Drama di Garasi Aprilia Semakin Panas!
JP Radar Kediri – Juara dunia MotoGP 2023, Jorge Martin, akhirnya buka suara soal masa depannya bersama tim Aprilia Racing.
Dalam sebuah pernyataan panjang yang diunggah di akun Instagram pribadinya, Martin menyatakan secara terang-terangan bahwa ia berniat mengakhiri kontraknya dengan Aprilia di akhir musim 2025.
Pernyataan ini menjadi konfirmasi dari rumor yang selama ini beredar sejak GP Prancis lalu, bahwa Martin berencana memanfaatkan klausul performa dalam kontraknya untuk hengkang lebih awal dari pabrikan asal Italia tersebut.
Baca Juga: Enea Bastianini Dihubungkan ke Yamaha dan Aprilia Jika Tinggalkan KTM
Klausul Performa Jadi Jalan Keluar
Menurut laporan media Spanyol, klausul performa yang dimaksud bergantung pada posisi Aprilia di klasemen konstruktor setelah enam seri pertama musim ini.
Meski begitu, Martin mengaku bersedia memperpanjang tenggat waktu klausul tersebut karena ia sempat menepi cukup lama akibat cedera.
Namun, Aprilia sempat merilis pernyataan resmi menjelang GP Inggris, yang seakan menepis semua spekulasi tentang potensi hengkangnya sang juara dunia.
Aprilia justru tampil mengesankan di Silverstone. Marco Bezzecchi berhasil memenangkan balapan dan membawa RS-GP kembali ke podium tertinggi.
Baca Juga: Marc Marquez Soroti Masalah Ducati GP25: Rasanya Seperti Bencana
CEO Aprilia, Massimo Rivola, bahkan menyebut kemenangan itu sebagai pesan bahwa motor Aprilia punya potensi juara seolah menyindir keputusan Martin.
Martin: Saya Tidak Melanggar Kontrak
Dalam pernyataan terbukanya, Martin menegaskan bahwa ia tidak pernah melanggar kontrak, dan bahwa klausul tersebut sudah menjadi syarat mutlak saat ia pertama kali menerima pinangan Aprilia.
“Saat kami menandatangani kontrak, saya menyepakati bahwa jika kondisi tertentu tidak terpenuhi, saya berhak menentukan masa depan saya untuk musim 2026,” tulis Martin.

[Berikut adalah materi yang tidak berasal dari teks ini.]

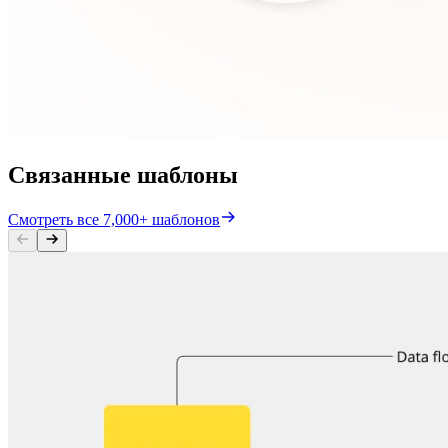
Связанные шаблоны
Смотреть все 7,000+ шаблонов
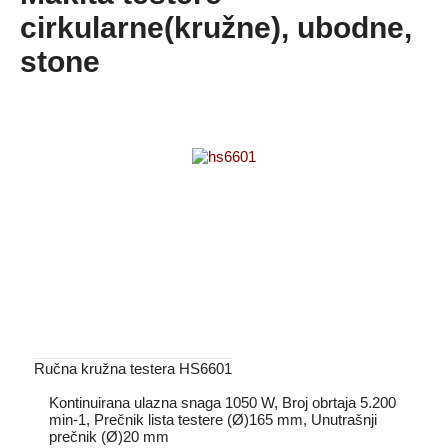
cirkularne(kružne), ubodne,
stone
Ručna kružna testera HS6601
Kontinuirana ulazna snaga 1050 W, Broj obrtaja 5.200
min-1, Prečnik lista testere (Ø)165 mm, Unutrašnji
prečnik (Ø)20 mm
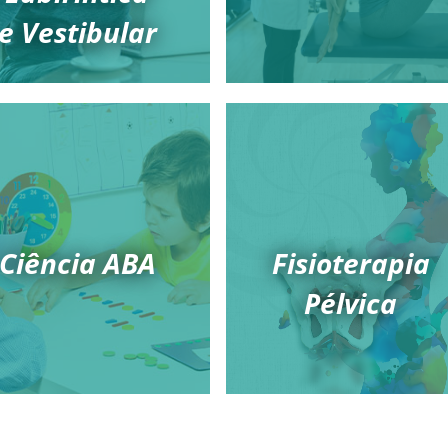
e Vestibular
Ciência ABA
Fisioterapia
Pélvica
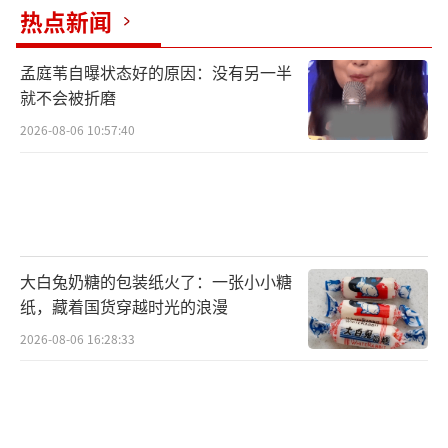
热点新闻
孟庭苇自曝状态好的原因：没有另一半
就不会被折磨
2026-08-06 10:57:40
大白兔奶糖的包装纸火了：一张小小糖
纸，藏着国货穿越时光的浪漫
2026-08-06 16:28:33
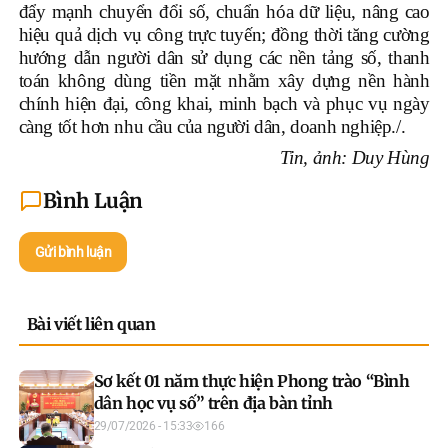
đẩy mạnh chuyển đổi số, chuẩn hóa dữ liệu, nâng cao
hiệu quả dịch vụ công trực tuyến; đồng thời tăng cường
hướng dẫn người dân sử dụng các nền tảng số, thanh
toán không dùng tiền mặt nhằm xây dựng nền hành
chính hiện đại, công khai, minh bạch và phục vụ ngày
càng tốt hơn nhu cầu của người dân, doanh nghiệp./.
Tin, ảnh: Duy Hùng
Bình Luận
Gửi bình luận
Bài viết liên quan
Sơ kết 01 năm thực hiện Phong trào “Bình
dân học vụ số” trên địa bàn tỉnh
29/07/2026 - 15:33
166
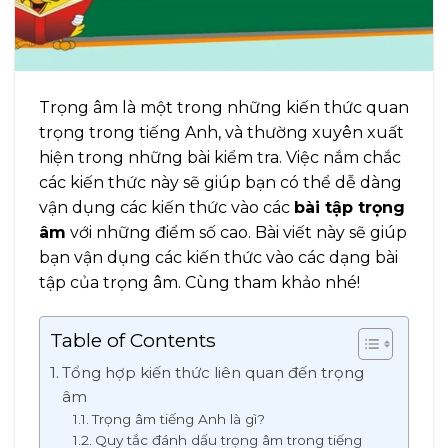
Trọng âm là một trong những kiến thức quan
trọng trong tiếng Anh, và thường xuyên xuất
hiện trong những bài kiểm tra. Việc nắm chắc
các kiến thức này sẽ giúp bạn có thể dễ dàng
vận dụng các kiến thức vào các
bài tập trọng
âm
với những điểm số cao. Bài viết này sẽ giúp
bạn vận dụng các kiến thức vào các dạng bài
tập của trọng âm. Cùng tham khảo nhé!
Table of Contents
Tổng hợp kiến thức liên quan đến trọng
âm
Trọng âm tiếng Anh là gì?
Quy tắc đánh dấu trọng âm trong tiếng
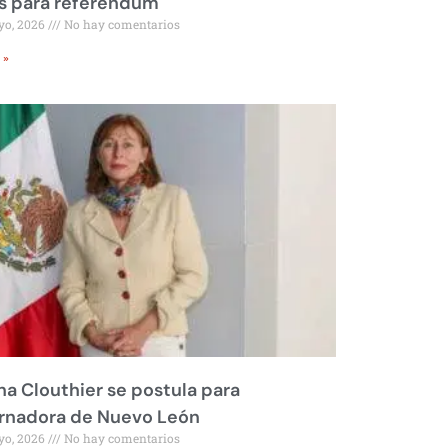
s para referéndum
yo, 2026
No hay comentarios
 »
na Clouthier se postula para
rnadora de Nuevo León
yo, 2026
No hay comentarios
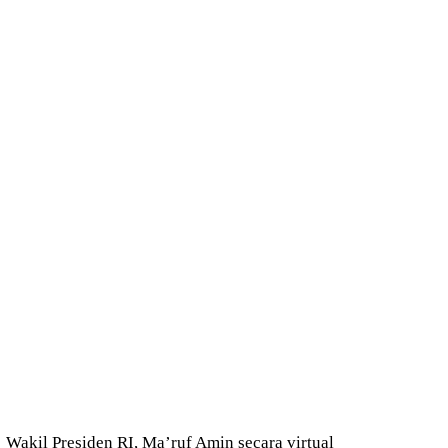
Wakil Presiden RI, Ma’ruf Amin secara virtual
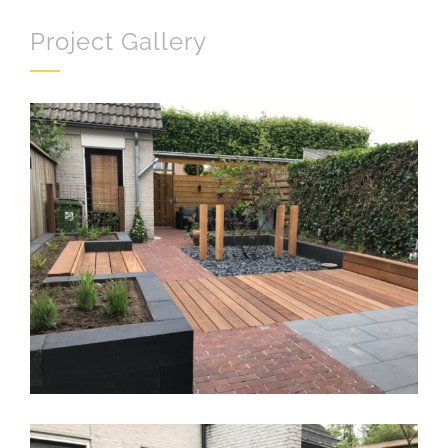
Project Gallery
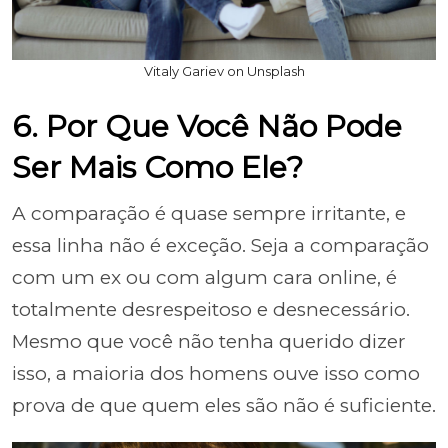
Vitaly Gariev on Unsplash
6. Por Que Você Não Pode
Ser Mais Como Ele?
A comparação é quase sempre irritante, e
essa linha não é exceção. Seja a comparação
com um ex ou com algum cara online, é
totalmente desrespeitoso e desnecessário.
Mesmo que você não tenha querido dizer
isso, a maioria dos homens ouve isso como
prova de que quem eles são não é suficiente.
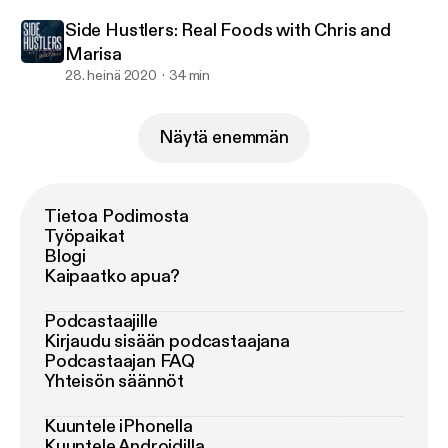
Side Hustlers: Real Foods with Chris and
Marisa
28. heinä 2020
34 min
Näytä enemmän
Tietoa Podimosta
Työpaikat
Blogi
Kaipaatko apua?
Podcastaajille
Kirjaudu sisään podcastaajana
Podcastaajan FAQ
Yhteisön säännöt
Kuuntele iPhonella
Kuuntele Androidilla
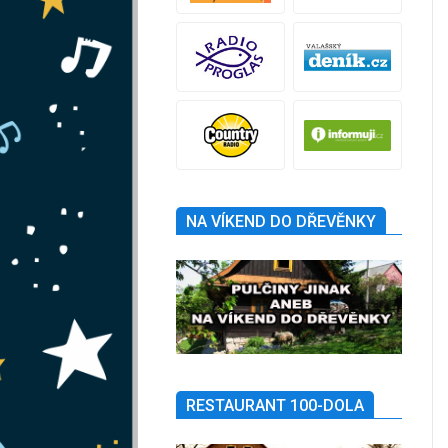
NA VÍKEND DO DŘEVĚNKY
RESTAURANT 100-DOLA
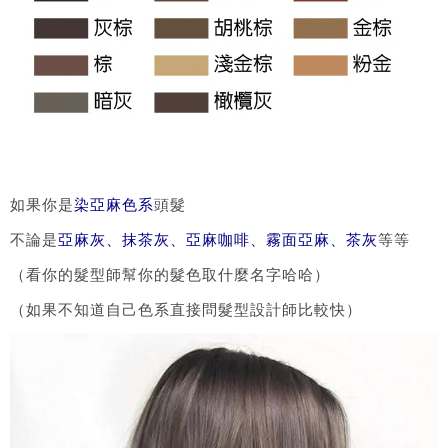
如果你是
染亞麻色系
頭髮
不論是
亞麻灰、抹茶灰、亞麻咖啡、霧面亞麻、茶灰
等等
（看你的髮型師幫你的髮色取什麼名字哈哈）
（如果不知道自己色系直接問髮型設計師比較快）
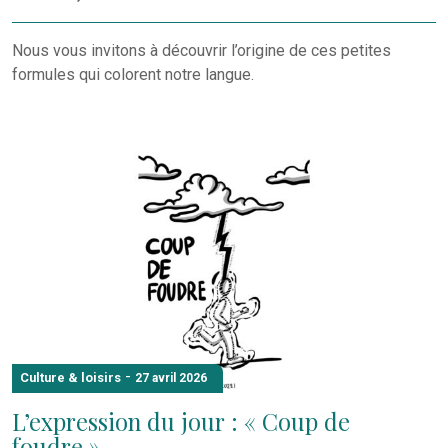
Nous vous invitons à découvrir l’origine de ces petites
formules qui colorent notre langue.
-
Culture & loisirs
27 avril 2026
L’expression du jour : « Coup de
foudre »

“Saya selalu terbuka berdiskusi dengan Aprilia untuk memperpanjang tenggat keputusan, terutama karena saya absen cukup lama akibat cedera.Tapi kini saya memilih untuk menggunakan hak saya dan mencari opsi baru,” lanjutnya.
Ia menambahkan bahwa tidak ada konflik atau perpecahan antara dirinya dan tim. Martin hanya ingin mengambil kontrol penuh atas karier profesionalnya pasca masa-masa sulit akibat cedera parah.
Tujuan Berikutnya: Honda?
Meski belum resmi, sejumlah laporan menyebut bahwa Honda menjadi tujuan utama Martin jika benar-benar berpisah dengan Aprilia.
Namun hingga saat ini, pihak Aprilia belum memberikan tanggapan resmi atas pernyataan sang pembalap.
Baca Juga: Enea Bastianini Dihubungkan ke Yamaha dan Aprilia Jika Tinggalkan KTM
Persaingan Bursa Transfer MotoGP 2026 Makin Sengit
Pernyataan Martin ini jelas menjadi pemantik panasnya bursa transfer MotoGP 2026.
Jika benar hengkang, maka posisi di Aprilia bisa kembali diperebutkan oleh pembalap top seperti Enea Bastianini yang juga sedang mencari pelabuhan baru.
Para penggemar MotoGP kini menanti respons Aprilia dan bagaimana langkah selanjutnya Martin di sisa musim 2025. Akankah dia tetap tampil maksimal meski sudah berniat pergi?
Baca Juga: Marc Marquez Soroti Masalah Ducati GP25: Rasanya Seperti Bencana
Satu hal yang pasti, MotoGP bukan hanya tentang balapan di lintasan, tapi juga drama dan strategi di balik layar kontrak para pembalap elit dunia.